The authors of a new study, published in the journal Nature Communications Earth & Environment, have now developed a comprehensive new water quality model to map hotspots of water problems, as well as to help understand what the consequences of attaining SDG 6.3 would be in terms of water quality around the world. In this high-resolution model they consider current and future surface water quality in terms of its salinity, its levels of organic pollution and its pathogen load, as indicated by fecal coliform abundance.
“We hope our model will help to fill in the gaps in water quality knowledge, particularly in world regions where we lack observations,” said study lead author Edward Jones from the Department of Physical Geography, Utrecht University, Netherlands.

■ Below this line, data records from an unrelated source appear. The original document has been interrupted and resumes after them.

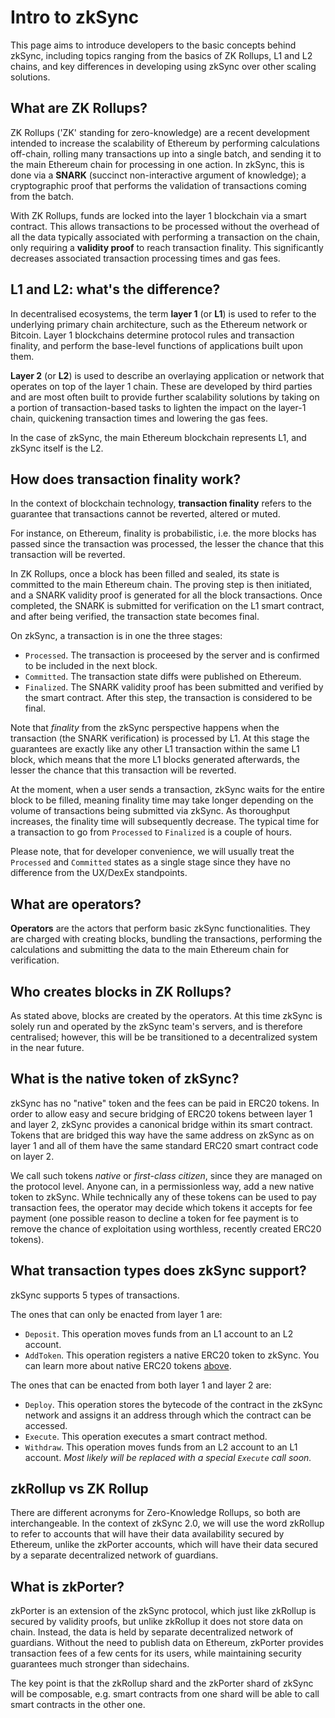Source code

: # Intro to zkSync

This page aims to introduce developers to the basic concepts behind zkSync, including topics ranging from the basics of ZK Rollups, L1 and L2 chains, and key differences in developing using zkSync over other scaling solutions.

## What are ZK Rollups?

ZK Rollups ('ZK' standing for zero-knowledge) are a recent development intended to increase the scalability of Ethereum by performing calculations off-chain, rolling many transactions up into a single batch, and sending it to the main Ethereum chain for processing in one action. In zkSync, this is done via a **SNARK** (succinct non-interactive argument of knowledge); a cryptographic proof that performs the validation of transactions coming from the batch.

With ZK Rollups, funds are locked into the layer 1 blockchain via a smart contract. This allows transactions to be processed without the overhead of all the data typically associated with performing a transaction on the chain, only requiring a **validity proof** to reach transaction finality. This significantly decreases associated transaction processing times and gas fees.

## L1 and L2: what's the difference?

In decentralised ecosystems, the term **layer 1** (or **L1**) is used to refer to the underlying primary chain architecture, such as the Ethereum network or Bitcoin. Layer 1 blockchains determine protocol rules and transaction finality, and perform the base-level functions of applications built upon them.

**Layer 2** (or **L2**) is used to describe an overlaying application or network that operates on top of the layer 1 chain. These are developed by third parties and are most often built to provide further scalability solutions by taking on a portion of transaction-based tasks to lighten the impact on the layer-1 chain, quickening transaction times and lowering the gas fees.

In the case of zkSync, the main Ethereum blockchain represents L1, and zkSync itself is the L2.

## How does transaction finality work?

In the context of blockchain technology, **transaction finality** refers to the guarantee that transactions cannot be reverted, altered or muted.

For instance, on Ethereum, finality is probabilistic, i.e. the more blocks has passed since the transaction was processed, the lesser the chance that this transaction will be reverted.

In ZK Rollups, once a block has been filled and sealed, its state is committed to the main Ethereum chain. The proving step is then initiated, and a SNARK validity proof is generated for all the block transactions. Once completed, the SNARK is submitted for verification on the L1 smart contract, and after being verified, the transaction state becomes final.

On zkSync, a transaction is in one the three stages:

- `Processed`. The transaction is proceesed by the server and is confirmed to be included in the next block.
- `Committed`. The transaction state diffs were published on Ethereum.
- `Finalized`. The SNARK validity proof has been submitted and verified by the smart contract. After this step, the transaction is considered to be final.

Note that _finality_ from the zkSync perspective happens when the transaction (the SNARK verification) is processed by L1. At this stage the guarantees are exactly like any other L1 transaction within the same L1 block, which means that the more L1 blocks generated afterwards, the lesser the chance that this transaction will be reverted.

At the moment, when a user sends a transaction, zkSync waits for the entire block to be filled, meaning finality time may take longer depending on the volume of transactions being submitted via zkSync. As thoroughput increases, the finality time will subsequently decrease. The typical time for a transaction to go from `Processed` to `Finalized` is a couple of hours.

Please note, that for developer convenience, we will usually treat the `Processed` and `Committed` states as a single stage since they have no difference from the UX/DexEx standpoints.

## What are operators?

**Operators** are the actors that perform basic zkSync functionalities. They are charged with creating blocks, bundling the transactions, performing the calculations and submitting the data to the main Ethereum chain for verification.

## Who creates blocks in ZK Rollups?

As stated above, blocks are created by the operators. At this time zkSync is solely run and operated by the zkSync team's servers, and is therefore centralised; however, this will be be transitioned to a decentralized system in the near future.

## What is the native token of zkSync?

zkSync has no "native" token and the fees can be paid in ERC20 tokens. In order to allow easy and secure bridging of ERC20 tokens between layer 1 and layer 2, zkSync provides a canonical bridge within its smart contract. Tokens that are bridged this way have the same address on zkSync as on layer 1 and all of them have the same standard ERC20 smart contract code on layer 2.

We call such tokens _native_ or _first-class citizen_, since they are managed on the protocol level. Anyone can, in a permissionless way, add a new native token to zkSync. While technically any of these tokens can be used to pay transaction fees, the operator may decide which tokens it accepts for fee payment (one possible reason to decline a token for fee payment is to remove the chance of exploitation using worthless, recently created ERC20 tokens).

## What transaction types does zkSync support?

zkSync supports 5 types of transactions.

The ones that can only be enacted from layer 1 are:

- `Deposit`. This operation moves funds from an L1 account to an L2 account.
- `AddToken`. This operation registers a native ERC20 token to zkSync. You can learn more about native ERC20 tokens [above](./concepts.md#what-is-the-native-token-of-zksync).

The ones that can be enacted from both layer 1 and layer 2 are:

- `Deploy`. This operation stores the bytecode of the contract in the zkSync network and assigns it an address
  through which the contract can be accessed.
- `Execute`. This operation executes a smart contract method.
- `Withdraw`. This operation moves funds from an L2 account to an L1 account. _Most likely will be replaced with a special `Execute` call soon._

## zkRollup vs ZK Rollup

There are different acronyms for Zero-Knowledge Rollups, so both are interchangeable. In the context of zkSync 2.0, we will use the word zkRollup to refer to accounts that will have their data availability secured by Ethereum, unlike the zkPorter accounts, which will have their data secured by a separate decentralized network of guardians.

## What is zkPorter?

zkPorter is an extension of the zkSync protocol, which just like zkRollup is secured by validity proofs, but unlike zkRollup it does not store data on chain. Instead, the data is held by separate decentralized network of guardians. Without the need to publish data on Ethereum, zkPorter provides transaction fees of a few cents for its users, while maintaining security guarantees much stronger than sidechains.

The key point is that the zkRollup shard and the zkPorter shard of zkSync will be composable, e.g. smart contracts from one shard will be able to call smart contracts in the other one.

In addition to identifying hotspots of water quality issues, the model can help with attributing the source of pollution to particular sectors. “For instance, large-scale irrigation systems for agriculture drive salinity issues in Northern India, while industrial processes are more responsible in eastern China. Conversely, the domestic and livestock sectors drive organic and pathogen pollution worldwide,” said Jones.
The model predicted that, while achieving SDG 6.3 would reduce water pollution to some extent, it would be insufficient to improve ambient water quality to below key concentration thresholds in several world regions. This would be particularly true in regions of the developing world where reductions in pollutant loadings are locally effective but transmission of pollution from upstream areas still leads to water quality issues downstream.
“Our simulations show that, for a large part of the year, water quality in several regions would still exceed critical thresholds for human uses and ecosystem health. This is especially the case for developing countries, particularly in sub-Saharan Africa and South Asia,” explained Jones. These findings highlight that, while the SDG target would lead to improved water quality, it will not necessarily be enough and will not achieve the overarching goal of clean water for all.
Poor quality water can affect humans in many different ways, state the authors. Organic and pathogen pollution causes risks to human health, increased salinity levels threaten agricultural productivity, and increased water temperatures can disrupt thermoelectric power plants that depend on surface water resources for cooling. In addition, all these pollutants can adversely affect the aquatic environment and threaten ecosystems.
“Even achieving the current SDG target will pose serious economic challenges, as expansion of wastewater treatment can be an expensive process,” warned Jones. “Yet the cost disadvantages of inadequate water quality for sectoral uses must also be considered. Ultimately, however, we also need to reduce our pollutant emissions and develop new approaches towards wastewater management.”
“As such, with this paper we hope to underline the water quality problems we’re facing and firmly place these issues back on the political agenda.”